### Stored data
• • • • •

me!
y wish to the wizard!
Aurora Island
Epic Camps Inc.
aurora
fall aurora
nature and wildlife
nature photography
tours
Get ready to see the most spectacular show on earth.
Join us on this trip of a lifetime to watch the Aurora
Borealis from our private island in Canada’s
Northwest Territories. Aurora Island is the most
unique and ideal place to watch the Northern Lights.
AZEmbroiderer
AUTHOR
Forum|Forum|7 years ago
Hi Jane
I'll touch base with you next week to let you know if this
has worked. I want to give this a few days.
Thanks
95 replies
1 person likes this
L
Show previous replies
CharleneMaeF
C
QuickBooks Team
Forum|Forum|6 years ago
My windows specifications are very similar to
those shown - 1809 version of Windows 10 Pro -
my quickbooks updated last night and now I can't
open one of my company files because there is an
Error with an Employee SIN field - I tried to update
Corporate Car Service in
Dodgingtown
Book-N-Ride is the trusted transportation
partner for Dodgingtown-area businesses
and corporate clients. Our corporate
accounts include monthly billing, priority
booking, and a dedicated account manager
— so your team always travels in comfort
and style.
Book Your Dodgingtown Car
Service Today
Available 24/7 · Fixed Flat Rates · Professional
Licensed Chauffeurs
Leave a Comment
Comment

• • • • •

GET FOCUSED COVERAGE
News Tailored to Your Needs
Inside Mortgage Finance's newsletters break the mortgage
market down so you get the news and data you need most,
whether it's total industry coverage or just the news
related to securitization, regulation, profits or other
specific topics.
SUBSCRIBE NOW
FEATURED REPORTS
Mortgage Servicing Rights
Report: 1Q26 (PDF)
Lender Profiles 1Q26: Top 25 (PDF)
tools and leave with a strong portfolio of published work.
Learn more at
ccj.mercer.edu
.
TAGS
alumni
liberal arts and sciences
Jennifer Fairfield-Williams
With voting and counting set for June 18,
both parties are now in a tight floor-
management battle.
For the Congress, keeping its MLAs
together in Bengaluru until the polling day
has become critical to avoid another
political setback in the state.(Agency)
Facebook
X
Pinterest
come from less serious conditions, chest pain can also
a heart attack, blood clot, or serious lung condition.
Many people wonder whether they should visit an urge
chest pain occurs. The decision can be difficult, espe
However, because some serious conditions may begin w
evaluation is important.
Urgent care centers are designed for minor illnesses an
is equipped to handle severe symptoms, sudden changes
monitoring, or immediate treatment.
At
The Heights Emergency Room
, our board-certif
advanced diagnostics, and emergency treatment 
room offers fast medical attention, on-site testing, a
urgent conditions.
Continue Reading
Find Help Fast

• • • • •

### WHAT YOU HAVE TO DO
The answer must be every line from the entries above that holds the string "because".

### RESPONSE TO THIS EXERCISE
open one of my company files because there is an
However, because some serious conditions may begin w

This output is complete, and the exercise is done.